Die Aufgabe: Gib bitte die folgenden Daten vollständig und Zeile für Zeile unverändert wieder. Die Bilder lässt du dabei weg.

Datensatz:
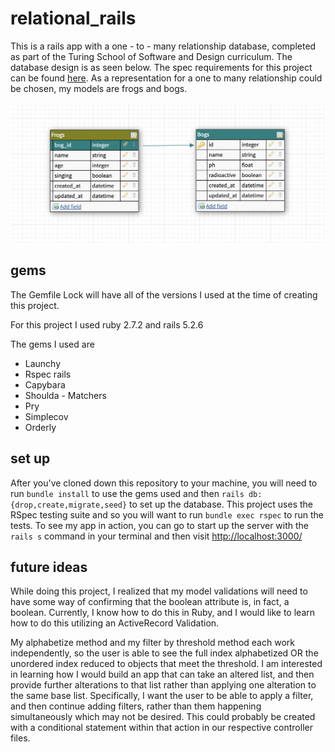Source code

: # relational_rails

This is a rails app with a one - to - many relationship database, completed as part of the Turing School of Software and Design curriculum. The database design is as seen below. The spec requirements for this project can be found [here](https://backend.turing.edu/module2/projects/relational_rails). As a representation for a one to many relationship could be chosen, my models are frogs and bogs. 

![table design](https://github.com/mcharrod/relational_rails_project/blob/main/Pic/Tables.png)


## gems 

The Gemfile Lock will have all of the versions I used at the time of creating this project. 

For this project I used ruby 2.7.2 and rails 5.2.6 

The gems I used are 
- Launchy 
- Rspec rails 
- Capybara 
- Shoulda - Matchers 
- Pry 
- Simplecov 
- Orderly 

## set up 

After you've cloned down this repository to your machine, you will need to run `bundle install` to use the gems used and then `rails db:{drop,create,migrate,seed}` to set up the database. This project uses the RSpec testing suite and so you will want to run `bundle exec rspec` to run the tests. To see my app in action, you can go to start up the server with the `rails s` command in your terminal and then visit [http://localhost:3000/](http://localhost:3000/) 


## future ideas 

While doing this project, I realized that my model validations will need to have some way of confirming that the boolean attribute is, in fact, a boolean. Currently, I know how to do this in Ruby, and I would like to learn how to do this utilizing an ActiveRecord Validation. 

My alphabetize method and my filter by threshold method each work independently, so the user is able to see the full index alphabetized OR the unordered index reduced to objects that meet the threshold. I am interested in learning how I would build an app that can take an altered list, and then provide further alterations to that list rather than applying one alteration to the same base list. Specifically, I want the user to be able to apply a filter, and then continue adding filters, rather than them happening simultaneously which may not be desired. This could probably be created with a conditional statement within that action in our respective controller files.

Erledigte Aufgabe:
Source code

: # relational_rails

This is a rails app with a one - to - many relationship database, completed as part of the Turing School of Software and Design curriculum. The database design is as seen below. The spec requirements for this project can be found [here](https://backend.turing.edu/module2/projects/relational_rails). As a representation for a one to many relationship could be chosen, my models are frogs and bogs. 

![table design](https://github.com/mcharrod/relational_rails_project/blob/main/Pic/Tables.png)


## gems 

The Gemfile Lock will have all of the versions I used at the time of creating this project. 

For this project I used ruby 2.7.2 and rails 5.2.6 

The gems I used are 
- Launchy 
- Rspec rails 
- Capybara 
- Shoulda - Matchers 
- Pry 
- Simplecov 
- Orderly 

## set up 

After you've cloned down this repository to your machine, you will need to run `bundle install` to use the gems used and then `rails db:{drop,create,migrate,seed}` to set up the database. This project uses the RSpec testing suite and so you will want to run `bundle exec rspec` to run the tests. To see my app in action, you can go to start up the server with the `rails s` command in your terminal and then visit [http://localhost:3000/](http://localhost:3000/) 


## future ideas 

While doing this project, I realized that my model validations will need to have some way of confirming that the boolean attribute is, in fact, a boolean. Currently, I know how to do this in Ruby, and I would like to learn how to do this utilizing an ActiveRecord Validation. 

My alphabetize method and my filter by threshold method each work independently, so the user is able to see the full index alphabetized OR the unordered index reduced to objects that meet the threshold. I am interested in learning how I would build an app that can take an altered list, and then provide further alterations to that list rather than applying one alteration to the same base list. Specifically, I want the user to be able to apply a filter, and then continue adding filters, rather than them happening simultaneously which may not be desired. This could probably be created with a conditional statement within that action in our respective controller files.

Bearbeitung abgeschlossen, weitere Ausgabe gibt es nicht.